◆ **Directions for this task**
For each record here, output an exact copy.

[[ Supplied material open ]]

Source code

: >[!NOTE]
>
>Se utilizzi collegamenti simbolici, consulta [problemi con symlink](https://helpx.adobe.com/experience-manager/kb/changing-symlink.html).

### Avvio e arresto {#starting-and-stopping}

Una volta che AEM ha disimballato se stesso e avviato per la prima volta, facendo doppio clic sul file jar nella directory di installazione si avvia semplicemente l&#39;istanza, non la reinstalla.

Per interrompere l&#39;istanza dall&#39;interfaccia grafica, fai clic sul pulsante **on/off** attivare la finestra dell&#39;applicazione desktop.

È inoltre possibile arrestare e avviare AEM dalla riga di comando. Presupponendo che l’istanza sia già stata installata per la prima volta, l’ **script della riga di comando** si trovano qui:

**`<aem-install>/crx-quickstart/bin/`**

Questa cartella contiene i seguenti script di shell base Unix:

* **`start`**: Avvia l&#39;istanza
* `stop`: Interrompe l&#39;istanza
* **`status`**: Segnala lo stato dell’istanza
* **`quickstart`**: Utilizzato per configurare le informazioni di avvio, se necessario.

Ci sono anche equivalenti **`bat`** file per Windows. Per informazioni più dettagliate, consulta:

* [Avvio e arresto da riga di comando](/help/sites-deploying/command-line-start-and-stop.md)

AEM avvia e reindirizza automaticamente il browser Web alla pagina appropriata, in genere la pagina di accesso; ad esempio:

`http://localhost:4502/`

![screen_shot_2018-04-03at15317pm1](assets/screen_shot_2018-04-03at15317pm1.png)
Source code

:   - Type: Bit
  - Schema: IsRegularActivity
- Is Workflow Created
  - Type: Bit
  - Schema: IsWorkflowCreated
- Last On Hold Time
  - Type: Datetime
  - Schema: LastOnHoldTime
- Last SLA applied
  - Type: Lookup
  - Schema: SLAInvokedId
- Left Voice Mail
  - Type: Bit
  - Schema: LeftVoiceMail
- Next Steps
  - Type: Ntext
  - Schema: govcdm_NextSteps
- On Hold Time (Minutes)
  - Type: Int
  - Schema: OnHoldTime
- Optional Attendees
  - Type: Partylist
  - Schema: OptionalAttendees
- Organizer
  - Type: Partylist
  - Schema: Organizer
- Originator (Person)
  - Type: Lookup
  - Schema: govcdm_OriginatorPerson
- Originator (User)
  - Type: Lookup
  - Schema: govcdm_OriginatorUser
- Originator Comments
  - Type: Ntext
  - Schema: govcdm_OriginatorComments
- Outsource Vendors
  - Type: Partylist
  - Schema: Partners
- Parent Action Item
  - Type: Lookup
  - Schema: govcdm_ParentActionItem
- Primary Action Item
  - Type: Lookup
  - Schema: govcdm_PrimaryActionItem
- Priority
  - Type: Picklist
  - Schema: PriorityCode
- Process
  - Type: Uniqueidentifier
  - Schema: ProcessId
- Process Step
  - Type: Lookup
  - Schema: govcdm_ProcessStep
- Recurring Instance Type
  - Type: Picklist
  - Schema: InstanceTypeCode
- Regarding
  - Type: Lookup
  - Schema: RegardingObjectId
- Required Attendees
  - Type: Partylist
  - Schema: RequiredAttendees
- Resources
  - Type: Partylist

[[ Supplied material closed ]]

◆ **Expected output**
Source code

: >[!NOTE]
>
>Se utilizzi collegamenti simbolici, consulta [problemi con symlink](https://helpx.adobe.com/experience-manager/kb/changing-symlink.html).

### Avvio e arresto {#starting-and-stopping}

Una volta che AEM ha disimballato se stesso e avviato per la prima volta, facendo doppio clic sul file jar nella directory di installazione si avvia semplicemente l&#39;istanza, non la reinstalla.

Per interrompere l&#39;istanza dall&#39;interfaccia grafica, fai clic sul pulsante **on/off** attivare la finestra dell&#39;applicazione desktop.

È inoltre possibile arrestare e avviare AEM dalla riga di comando. Presupponendo che l’istanza sia già stata installata per la prima volta, l’ **script della riga di comando** si trovano qui:

**`<aem-install>/crx-quickstart/bin/`**

Questa cartella contiene i seguenti script di shell base Unix:

* **`start`**: Avvia l&#39;istanza
* `stop`: Interrompe l&#39;istanza
* **`status`**: Segnala lo stato dell’istanza
* **`quickstart`**: Utilizzato per configurare le informazioni di avvio, se necessario.

Ci sono anche equivalenti **`bat`** file per Windows. Per informazioni più dettagliate, consulta:

* [Avvio e arresto da riga di comando](/help/sites-deploying/command-line-start-and-stop.md)

AEM avvia e reindirizza automaticamente il browser Web alla pagina appropriata, in genere la pagina di accesso; ad esempio:

`http://localhost:4502/`

![screen_shot_2018-04-03at15317pm1](assets/screen_shot_2018-04-03at15317pm1.png)
Source code

:   - Type: Bit
  - Schema: IsRegularActivity
- Is Workflow Created
  - Type: Bit
  - Schema: IsWorkflowCreated
- Last On Hold Time
  - Type: Datetime
  - Schema: LastOnHoldTime
- Last SLA applied
  - Type: Lookup
  - Schema: SLAInvokedId
- Left Voice Mail
  - Type: Bit
  - Schema: LeftVoiceMail
- Next Steps
  - Type: Ntext
  - Schema: govcdm_NextSteps
- On Hold Time (Minutes)
  - Type: Int
  - Schema: OnHoldTime
- Optional Attendees
  - Type: Partylist
  - Schema: OptionalAttendees
- Organizer
  - Type: Partylist
  - Schema: Organizer
- Originator (Person)
  - Type: Lookup
  - Schema: govcdm_OriginatorPerson
- Originator (User)
  - Type: Lookup
  - Schema: govcdm_OriginatorUser
- Originator Comments
  - Type: Ntext
  - Schema: govcdm_OriginatorComments
- Outsource Vendors
  - Type: Partylist
  - Schema: Partners
- Parent Action Item
  - Type: Lookup
  - Schema: govcdm_ParentActionItem
- Primary Action Item
  - Type: Lookup
  - Schema: govcdm_PrimaryActionItem
- Priority
  - Type: Picklist
  - Schema: PriorityCode
- Process
  - Type: Uniqueidentifier
  - Schema: ProcessId
- Process Step
  - Type: Lookup
  - Schema: govcdm_ProcessStep
- Recurring Instance Type
  - Type: Picklist
  - Schema: InstanceTypeCode
- Regarding
  - Type: Lookup
  - Schema: RegardingObjectId
- Required Attendees
  - Type: Partylist
  - Schema: RequiredAttendees
- Resources
  - Type: Partylist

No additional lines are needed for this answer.